Exercise instructions: Going through the data below, tally every line where the string "down" occurs, then give only the tally.

Input data:

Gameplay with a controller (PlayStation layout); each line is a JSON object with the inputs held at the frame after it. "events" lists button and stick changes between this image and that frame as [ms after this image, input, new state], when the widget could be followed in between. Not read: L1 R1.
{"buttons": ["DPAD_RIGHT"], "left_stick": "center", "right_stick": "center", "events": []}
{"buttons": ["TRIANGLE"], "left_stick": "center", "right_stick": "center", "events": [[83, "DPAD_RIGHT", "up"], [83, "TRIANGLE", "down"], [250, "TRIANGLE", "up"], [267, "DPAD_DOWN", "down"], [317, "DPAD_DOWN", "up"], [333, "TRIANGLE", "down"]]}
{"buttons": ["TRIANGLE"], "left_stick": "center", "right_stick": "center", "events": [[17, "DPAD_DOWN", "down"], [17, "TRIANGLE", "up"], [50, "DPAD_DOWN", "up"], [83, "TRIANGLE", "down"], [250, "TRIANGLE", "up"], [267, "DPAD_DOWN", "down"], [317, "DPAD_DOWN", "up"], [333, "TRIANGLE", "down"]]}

Output for this exercise: 2